The strange modern pursuit of the natural world and its pleasures is for Percy a smokescreen to hide evidence of a panicked retreat from the supernatural. The Cartesian world is always trying to guard the natural against the incursions of the supernatural. It would seem the worst possible nightmare for the modernist would be a world in which natural objects have “superstitious” power. The paradox of the modern is that the natural world becomes degraded in the process of protecting it from the spiritual world. Percy, as a Catholic, saw evidence of the spiritual in very common objects: in bread and wine and sex and wooden crosses and words spoken by man.
The prospect of authority residing in a physical-metaphysical institution like the Church has always driven the modernist mad. But for Percy this is the inevitable end—the denouement at which the entire plot of the Western world is about to arrive. The mere existence of truth or meaning is useless if it cannot be spoken or transmitted by someone with authority. The message “is not enough.” There must be “someone who delivers the news and who speaks with authority.”
Of course, the typical American Protestant, among other sons of the Enlightenment, rebels at the thought of an ecclesial institution which claims authority over both body and soul. In Love in the Ruins, More’s wife embodies this mindset:
What bothers her is an ancient Presbyterian mistrust of things, things getting mixed up with religion. The black sweater and the ashes scandalize her.... What have these things, articles, to do with doing right? For she mistrusts the Old church's traffic in things, sacraments, articles, bread, wine, salt, oil, water, ashes. Watch out! You know what happened before when you Catholics mucked it up with all your things, medals, scapulars, candles, bloody statues!
More on the other hand instinctively falls back on these ordinary “things” when he reaches his turning point late in the novel. The lovely ordinary world which the modern myth had destroyed, Percy has hopes of restoring. The vehicle of this restoration is, simply, the Church. The community of the body of Christ promises to restore meaning, love, fellowship, and a connection to the eternal while still time-bound.
Modernism has spawned both the hard realists and the romantic idealists. Each movement shares the common impulse to locate meaning and community somewhere other than in ordinary things. As Crowley argues, both the realist and the idealist “infer a ‘flight’ or disassociation from the incarnate real—flesh and Spirit—a flight from real presence as grounded in the Incarnation of God-in-Christ.” Percy, of course, puts the Incarnate at the center of his world.
The implication of this is vital. If the Real can infuse the ordinary things of the world, and if the Real is authoritative, then the ordinary things of this world can hold authority over us. More practically, the “sacraments, articles, bread, wine, salt, oil, water, ashes” of the Old religion do have power. While the modernist would like to place the seat of authority in the individual conscience, the Old religion places it in things. This is the highest blasphemy to the dying modern world, and the one thing which the modernists believed to have been vanquished centuries before.

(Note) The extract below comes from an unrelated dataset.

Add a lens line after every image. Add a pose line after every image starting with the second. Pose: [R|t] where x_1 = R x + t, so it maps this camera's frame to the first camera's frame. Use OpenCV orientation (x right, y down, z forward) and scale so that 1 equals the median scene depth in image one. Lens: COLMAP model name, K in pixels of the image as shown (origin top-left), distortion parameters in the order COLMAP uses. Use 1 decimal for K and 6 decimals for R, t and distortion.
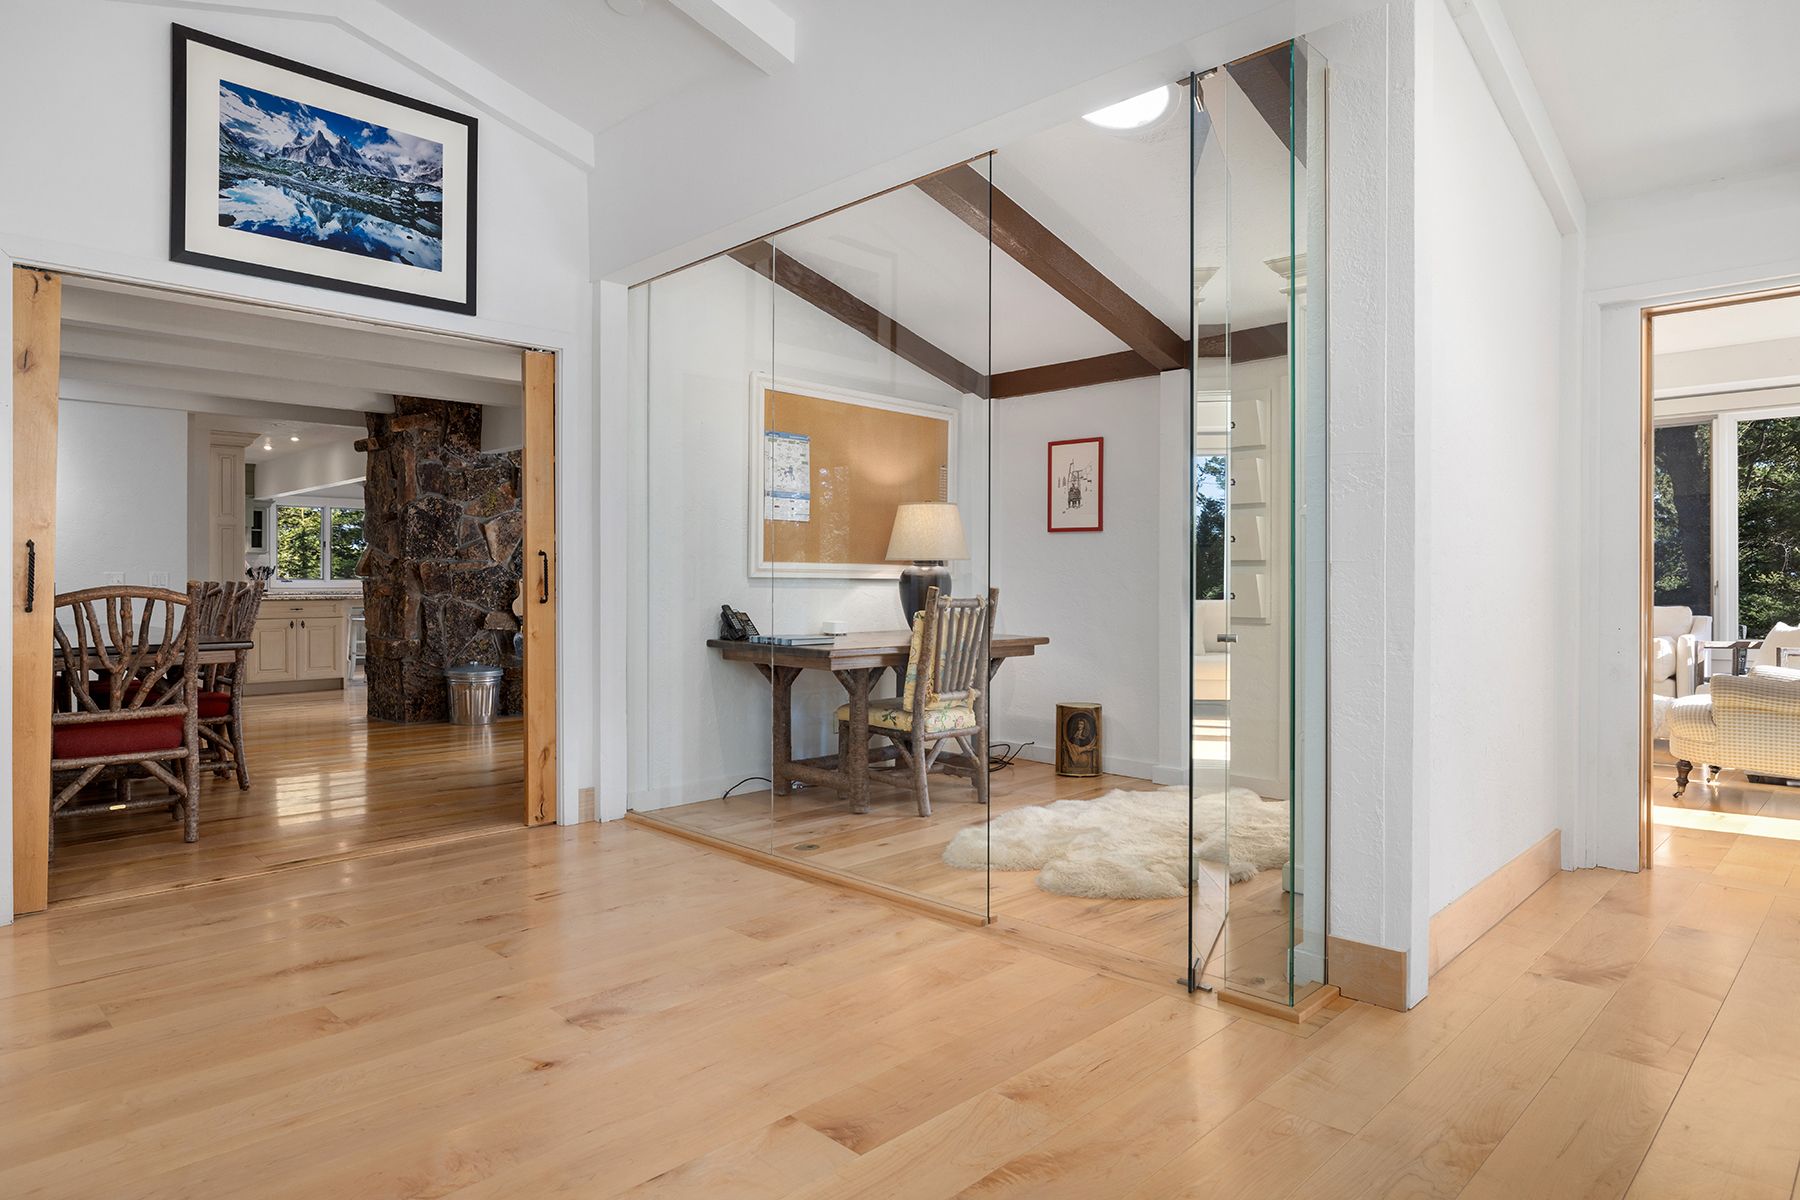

The sense of “cosmic sexual-religious longing” which Percy the physician diagnoses in the modern world will find its fulfillment only in the Church. The “thread in the labyrinth” which is all that connects the West with its religious heritage is the Church. Much like the Chesterton’s “twitch upon the thread,” Percy ultimately is no pessimist about the future of the West. As long as the Church remains, there is hope for a restored community, something Percy hinted at in Love in the Ruins: “at the end … there is a suggestion of a new community, new reconciliation. It has been called a pessimistic novel but I do not think it is. A renewed community is suggested. The suggestion is in the last scene which takes place in a midnight mass between Christmas Saturday and Sunday.”
In the end, the one thing which can save modern man is the thing most abhorrent to him. At the end of his novel, The Moviegoer, Percy’s modern protagonist muses: “Abraham saw signs of God and believed. Now the only sign is that all the signs in the world make no difference. Is this God’s ironic revenge? But I am onto him.” Once the modern world is stripped of every last pretense of desire, community, and authority, it will be left with nothing to shield itself from the haunting presence of the Divine. Modernism, according to Percy, has unwittingly set itself up to be vulnerable to the very message of the Church which it once attacked so violently:
But what if a man receives the commission to bring news across the seas to the castaway and does so in perfect sobriety and with good faith and perseverance to the point of martyrdom? And what if the news the newsbearer bears is the very news the castaway had been waiting for, news of where he came from and who he is and what he must do, and what if the newsbearer brought with him the means by which the castaway may do what he must do? Well then, the castaway will, by the grace of God believe him.
And for Percy, the signs of this restoration between God and man are already around us. The modernist may have thought his four hundred year-old tradition had saved him from God and His Church. But God likes to have his revenge. He is onto us.